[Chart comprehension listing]
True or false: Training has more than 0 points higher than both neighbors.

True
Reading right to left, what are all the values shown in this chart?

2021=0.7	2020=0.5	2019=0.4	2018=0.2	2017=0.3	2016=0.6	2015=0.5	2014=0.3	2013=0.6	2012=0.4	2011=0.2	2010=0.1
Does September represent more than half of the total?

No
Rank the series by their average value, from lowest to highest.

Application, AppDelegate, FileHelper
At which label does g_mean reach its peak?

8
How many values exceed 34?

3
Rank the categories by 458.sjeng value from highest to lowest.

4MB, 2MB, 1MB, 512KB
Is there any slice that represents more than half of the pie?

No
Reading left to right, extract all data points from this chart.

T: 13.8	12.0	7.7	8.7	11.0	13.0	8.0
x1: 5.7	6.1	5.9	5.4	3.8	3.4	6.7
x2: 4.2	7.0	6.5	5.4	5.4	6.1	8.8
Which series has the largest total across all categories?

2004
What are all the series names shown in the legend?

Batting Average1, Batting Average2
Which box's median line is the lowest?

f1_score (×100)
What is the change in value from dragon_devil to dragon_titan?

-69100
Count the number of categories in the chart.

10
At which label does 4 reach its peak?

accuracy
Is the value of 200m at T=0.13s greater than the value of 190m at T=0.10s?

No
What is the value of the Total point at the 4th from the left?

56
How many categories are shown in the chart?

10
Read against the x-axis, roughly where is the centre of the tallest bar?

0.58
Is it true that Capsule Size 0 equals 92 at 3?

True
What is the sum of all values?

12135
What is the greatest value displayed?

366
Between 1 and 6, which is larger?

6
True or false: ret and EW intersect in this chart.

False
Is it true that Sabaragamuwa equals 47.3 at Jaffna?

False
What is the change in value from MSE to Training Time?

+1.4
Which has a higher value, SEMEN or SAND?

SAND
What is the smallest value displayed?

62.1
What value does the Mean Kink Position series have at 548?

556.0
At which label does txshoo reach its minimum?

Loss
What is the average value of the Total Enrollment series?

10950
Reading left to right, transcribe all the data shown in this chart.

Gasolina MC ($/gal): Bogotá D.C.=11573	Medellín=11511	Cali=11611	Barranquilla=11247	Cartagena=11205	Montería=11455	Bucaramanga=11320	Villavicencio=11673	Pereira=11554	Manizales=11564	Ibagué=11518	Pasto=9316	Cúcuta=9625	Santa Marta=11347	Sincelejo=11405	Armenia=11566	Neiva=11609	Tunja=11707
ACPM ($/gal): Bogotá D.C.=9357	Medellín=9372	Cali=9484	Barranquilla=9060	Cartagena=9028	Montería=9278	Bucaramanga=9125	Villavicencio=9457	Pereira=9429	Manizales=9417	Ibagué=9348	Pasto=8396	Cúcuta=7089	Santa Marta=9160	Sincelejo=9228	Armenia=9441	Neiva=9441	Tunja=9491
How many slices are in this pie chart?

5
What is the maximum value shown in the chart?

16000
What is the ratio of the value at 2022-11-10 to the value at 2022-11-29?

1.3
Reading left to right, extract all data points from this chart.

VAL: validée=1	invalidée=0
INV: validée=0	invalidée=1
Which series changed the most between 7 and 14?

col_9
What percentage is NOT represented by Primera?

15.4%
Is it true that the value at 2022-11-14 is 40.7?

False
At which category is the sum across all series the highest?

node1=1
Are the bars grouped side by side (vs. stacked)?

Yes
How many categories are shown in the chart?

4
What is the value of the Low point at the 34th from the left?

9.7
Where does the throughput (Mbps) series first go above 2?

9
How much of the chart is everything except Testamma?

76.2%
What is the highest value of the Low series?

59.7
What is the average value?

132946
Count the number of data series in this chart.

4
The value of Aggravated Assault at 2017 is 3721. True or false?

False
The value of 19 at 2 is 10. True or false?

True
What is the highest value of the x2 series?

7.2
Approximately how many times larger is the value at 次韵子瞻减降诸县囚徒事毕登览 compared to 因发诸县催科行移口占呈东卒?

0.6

Assignment: Can you copy the entire listing above line for line, without changing a single character?

Finished exercise:
True or false: Training has more than 0 points higher than both neighbors.

True
Reading right to left, what are all the values shown in this chart?

2021=0.7	2020=0.5	2019=0.4	2018=0.2	2017=0.3	2016=0.6	2015=0.5	2014=0.3	2013=0.6	2012=0.4	2011=0.2	2010=0.1
Does September represent more than half of the total?

No
Rank the series by their average value, from lowest to highest.

Application, AppDelegate, FileHelper
At which label does g_mean reach its peak?

8
How many values exceed 34?

3
Rank the categories by 458.sjeng value from highest to lowest.

4MB, 2MB, 1MB, 512KB
Is there any slice that represents more than half of the pie?

No
Reading left to right, extract all data points from this chart.

T: 13.8	12.0	7.7	8.7	11.0	13.0	8.0
x1: 5.7	6.1	5.9	5.4	3.8	3.4	6.7
x2: 4.2	7.0	6.5	5.4	5.4	6.1	8.8
Which series has the largest total across all categories?

2004
What are all the series names shown in the legend?

Batting Average1, Batting Average2
Which box's median line is the lowest?

f1_score (×100)
What is the change in value from dragon_devil to dragon_titan?

-69100
Count the number of categories in the chart.

10
At which label does 4 reach its peak?

accuracy
Is the value of 200m at T=0.13s greater than the value of 190m at T=0.10s?

No
What is the value of the Total point at the 4th from the left?

56
How many categories are shown in the chart?

10
Read against the x-axis, roughly where is the centre of the tallest bar?

0.58
Is it true that Capsule Size 0 equals 92 at 3?

True
What is the sum of all values?

12135
What is the greatest value displayed?

366
Between 1 and 6, which is larger?

6
True or false: ret and EW intersect in this chart.

False
Is it true that Sabaragamuwa equals 47.3 at Jaffna?

False
What is the change in value from MSE to Training Time?

+1.4
Which has a higher value, SEMEN or SAND?

SAND
What is the smallest value displayed?

62.1
What value does the Mean Kink Position series have at 548?

556.0
At which label does txshoo reach its minimum?

Loss
What is the average value of the Total Enrollment series?

10950
Reading left to right, transcribe all the data shown in this chart.

Gasolina MC ($/gal): Bogotá D.C.=11573	Medellín=11511	Cali=11611	Barranquilla=11247	Cartagena=11205	Montería=11455	Bucaramanga=11320	Villavicencio=11673	Pereira=11554	Manizales=11564	Ibagué=11518	Pasto=9316	Cúcuta=9625	Santa Marta=11347	Sincelejo=11405	Armenia=11566	Neiva=11609	Tunja=11707
ACPM ($/gal): Bogotá D.C.=9357	Medellín=9372	Cali=9484	Barranquilla=9060	Cartagena=9028	Montería=9278	Bucaramanga=9125	Villavicencio=9457	Pereira=9429	Manizales=9417	Ibagué=9348	Pasto=8396	Cúcuta=7089	Santa Marta=9160	Sincelejo=9228	Armenia=9441	Neiva=9441	Tunja=9491
How many slices are in this pie chart?

5
What is the maximum value shown in the chart?

16000
What is the ratio of the value at 2022-11-10 to the value at 2022-11-29?

1.3
Reading left to right, extract all data points from this chart.

VAL: validée=1	invalidée=0
INV: validée=0	invalidée=1
Which series changed the most between 7 and 14?

col_9
What percentage is NOT represented by Primera?

15.4%
Is it true that the value at 2022-11-14 is 40.7?

False
At which category is the sum across all series the highest?

node1=1
Are the bars grouped side by side (vs. stacked)?

Yes
How many categories are shown in the chart?

4
What is the value of the Low point at the 34th from the left?

9.7
Where does the throughput (Mbps) series first go above 2?

9
How much of the chart is everything except Testamma?

76.2%
What is the highest value of the Low series?

59.7
What is the average value?

132946
Count the number of data series in this chart.

4
The value of Aggravated Assault at 2017 is 3721. True or false?

False
The value of 19 at 2 is 10. True or false?

True
What is the highest value of the x2 series?

7.2
Approximately how many times larger is the value at 次韵子瞻减降诸县囚徒事毕登览 compared to 因发诸县催科行移口占呈东卒?

0.6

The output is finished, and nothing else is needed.